At the end everything worked out nicely but it is also good that this situation has come to an end.

After the Titanic Slam in 2021 we decided to share the joy of these type of adventures with a bigger group of runners and created the Marvel Slam 2022. This meant another year was dominated by the task to plan, start and finish 4 extraordinary challenges. 766 km distributed over 4 runs – Dark World (100 miles best of Hautes Fagnes), Mystique (200 km Eifel including the climbings around Altenahr), Nightcrawler (200 km Ourthe – #noourthenoparty) and Wolverine (200 km in the Dinant area). It took me 155 hours of running to get them done. I was lucky that Björn was with me at Mystique and Nightcrawler and managed to withstand Dark World and Wolverine on my own. Tons of memories were generate – a truly marvellous set of distance runs. In addition to the above mentioned personal experiences it was delighting to see both known and unknown members of the long-distance-family fighting these challenges. Remarkable performances, remarkable failures and astonishing comebacks throughout the whole year. Countless hours of dot-watching these attempts, countless stories about the type of running we enjoy most, countless nonsense posts in our exclusive social media group – I will miss this group for sure once the year is over and the Marvel Slam chapter is closed.

Marvel Slam 2022

Apart from the Marvel Slam adventures across the year there were some runs which have been a tribute to the past. In February I returned to the Ardennes to re-do the impossible – finish Montane Legendstrails for the second time after 2020. It was one of the most astonishing and surprising races – from km 40 to 280 I battled through the race side-by-side with dear Olav and we lived through a whole life together and managed to escape from the countless devils. Again. Maarten once told me the first LT finish may be sheer luck – one would need to go back a second time to prove that one does not feed from luck alone. He also mentioned some facts about a third finish to “defeat the luck at last” – but I may not have listened properly…

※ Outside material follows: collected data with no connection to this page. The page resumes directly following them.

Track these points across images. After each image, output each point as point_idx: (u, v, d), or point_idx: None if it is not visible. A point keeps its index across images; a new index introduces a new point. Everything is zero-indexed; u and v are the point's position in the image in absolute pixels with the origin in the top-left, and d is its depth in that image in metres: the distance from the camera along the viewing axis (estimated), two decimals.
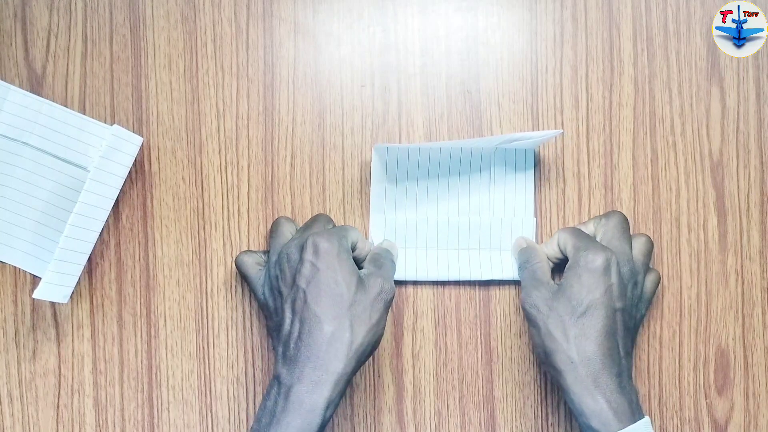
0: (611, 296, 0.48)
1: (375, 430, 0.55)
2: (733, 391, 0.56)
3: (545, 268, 0.52)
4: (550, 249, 0.53)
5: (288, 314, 0.47)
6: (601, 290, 0.48)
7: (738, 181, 0.56)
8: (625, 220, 0.52)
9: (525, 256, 0.53)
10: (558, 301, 0.49)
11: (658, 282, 0.53)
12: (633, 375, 0.51)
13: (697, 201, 0.56)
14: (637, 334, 0.53)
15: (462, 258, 0.55)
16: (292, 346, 0.46)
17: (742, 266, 0.56)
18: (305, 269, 0.47)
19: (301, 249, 0.47)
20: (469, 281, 0.55)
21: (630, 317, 0.49)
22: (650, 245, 0.53)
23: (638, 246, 0.52)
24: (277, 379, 0.46)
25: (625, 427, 0.46)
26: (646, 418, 0.47)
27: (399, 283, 0.55)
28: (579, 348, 0.47)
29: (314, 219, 0.52)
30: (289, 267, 0.48)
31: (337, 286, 0.46)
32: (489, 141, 0.53)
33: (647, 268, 0.53)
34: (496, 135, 0.55)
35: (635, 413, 0.46)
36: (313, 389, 0.45)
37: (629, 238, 0.52)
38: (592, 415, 0.46)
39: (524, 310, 0.50)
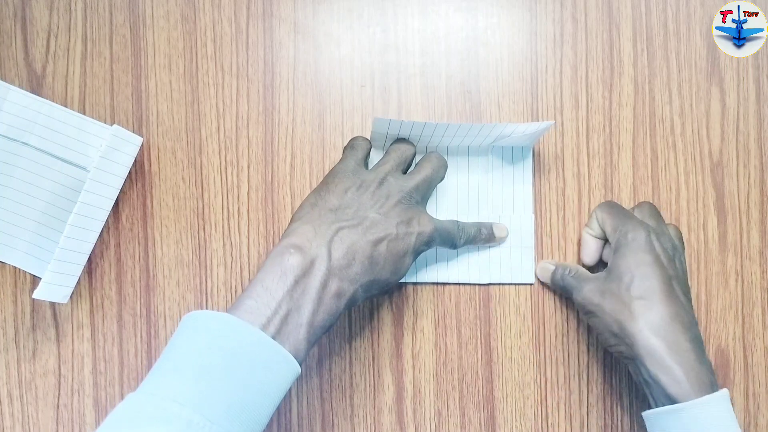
0: (662, 264, 0.48)
1: (375, 430, 0.55)
2: (733, 391, 0.56)
3: (584, 269, 0.53)
4: (594, 227, 0.54)
5: (370, 237, 0.47)
6: (649, 260, 0.48)
7: (738, 181, 0.56)
8: (656, 208, 0.53)
9: (560, 271, 0.53)
10: (610, 284, 0.49)
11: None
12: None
13: (697, 201, 0.56)
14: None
15: (461, 259, 0.55)
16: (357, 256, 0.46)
17: (742, 266, 0.56)
18: (412, 239, 0.48)
19: (417, 222, 0.49)
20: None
21: (686, 287, 0.50)
22: (680, 233, 0.54)
23: (672, 232, 0.53)
24: (323, 270, 0.45)
25: (701, 396, 0.44)
26: (725, 390, 0.45)
27: (399, 283, 0.55)
28: (645, 318, 0.47)
29: (353, 145, 0.53)
30: (403, 212, 0.49)
31: (404, 259, 0.48)
32: (485, 128, 0.52)
33: (683, 254, 0.53)
34: (494, 122, 0.54)
35: (714, 384, 0.45)
36: (364, 291, 0.47)
37: (663, 222, 0.53)
38: (669, 384, 0.45)
39: (579, 306, 0.51)
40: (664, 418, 0.45)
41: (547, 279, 0.55)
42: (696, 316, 0.54)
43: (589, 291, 0.50)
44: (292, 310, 0.43)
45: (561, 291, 0.54)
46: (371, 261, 0.46)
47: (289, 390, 0.54)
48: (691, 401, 0.44)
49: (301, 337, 0.43)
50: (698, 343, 0.47)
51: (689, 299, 0.50)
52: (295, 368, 0.42)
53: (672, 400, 0.45)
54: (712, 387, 0.45)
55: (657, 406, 0.46)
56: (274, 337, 0.42)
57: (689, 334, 0.46)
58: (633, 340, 0.47)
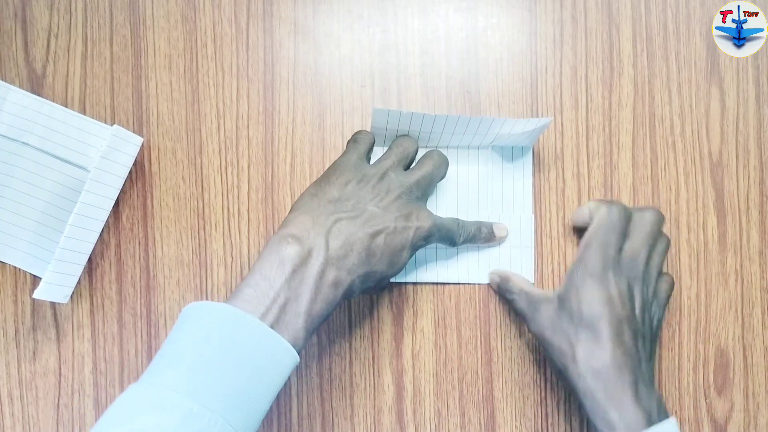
0: (612, 306, 0.47)
1: (375, 430, 0.55)
2: (733, 391, 0.56)
3: (531, 288, 0.52)
4: (579, 217, 0.53)
5: (368, 230, 0.47)
6: (600, 301, 0.48)
7: (738, 181, 0.56)
8: (656, 217, 0.51)
9: (505, 287, 0.53)
10: (561, 316, 0.49)
11: (672, 287, 0.53)
12: (655, 380, 0.50)
13: (696, 201, 0.56)
14: (657, 337, 0.52)
15: (461, 259, 0.55)
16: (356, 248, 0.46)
17: (741, 266, 0.56)
18: (410, 233, 0.48)
19: (416, 217, 0.49)
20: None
21: (642, 323, 0.49)
22: (666, 244, 0.52)
23: (658, 247, 0.51)
24: (321, 259, 0.45)
25: None
26: (666, 424, 0.45)
27: (399, 283, 0.55)
28: (586, 362, 0.47)
29: (355, 140, 0.53)
30: (402, 206, 0.49)
31: (402, 252, 0.48)
32: (484, 121, 0.52)
33: (660, 269, 0.52)
34: (494, 116, 0.54)
35: (651, 421, 0.45)
36: (361, 282, 0.47)
37: (651, 241, 0.50)
38: (604, 427, 0.46)
39: (534, 334, 0.51)
40: None
41: (495, 286, 0.55)
42: (668, 325, 0.54)
43: (539, 325, 0.50)
44: (290, 299, 0.43)
45: (513, 311, 0.54)
46: (368, 253, 0.46)
47: (289, 390, 0.54)
48: None
49: (300, 326, 0.43)
50: (640, 383, 0.46)
51: (644, 335, 0.48)
52: (294, 357, 0.42)
53: None
54: (649, 423, 0.45)
55: None
56: (272, 326, 0.42)
57: (630, 376, 0.46)
58: (574, 384, 0.48)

Beyond questioning anything. Montane Legends Trail 2022.

End of May it was time for yet another return: the return to the TorTour de Ruhr to finally say goodbye by finishing the third available distance: after 100 miles in 2016, 230 km in 2018 it was time for the 100 km Bambini distance. A special race as I was supported by my father for the first 60 km by bike and two friends on the last 40 km (also by bike) while running through those well-known areas.

TTdR 2022 – 100 km PB!

Finally in June and October I appeared and re-appeared at a (for me) new race format – Backyard Ultra running. Being able to assist Normal with 29 yards in June opened the door to be part of Team Germany in October – what an honor. Unfortunately I only managed 33 yards in October – it was the limit at this day but this can´t be the limit for the time being. It was a pleasure to meet a bunch of new and fabulous runners and the venue, orga and track in Kandel // Bienwaldstadion was really nice. Although I currently have no ambition to return too soon – I still remember every single root/stone of this track – I have the funny feeling that I may not have been the last time in Kandel. Time will tell.

What happens in Bienwald Stadion stays in Bienwald Stadion ;)
2022 Races

As with every year 2022 offered a few new perspectives on long-distance-running. First of all it was a new level of efficiency: with the rising amount of accomplished long runs everything becomes routine. From preparing long solo adventures or long races down to the single movements during a planned car break: every single action is streamlined to be as efficient as possible. Sometimes this feels like looking on what is happening as a third person from a distant perspective. The second take-away is probably a new level of relaxation. Whatever happens during preparation or running can be fixed. With the routine comes certainty. Certainty that no matter what happens finishing is still the best option.

It is time for some rest and a re-start of running in January 2023. Another year is waiting. So do the adventures.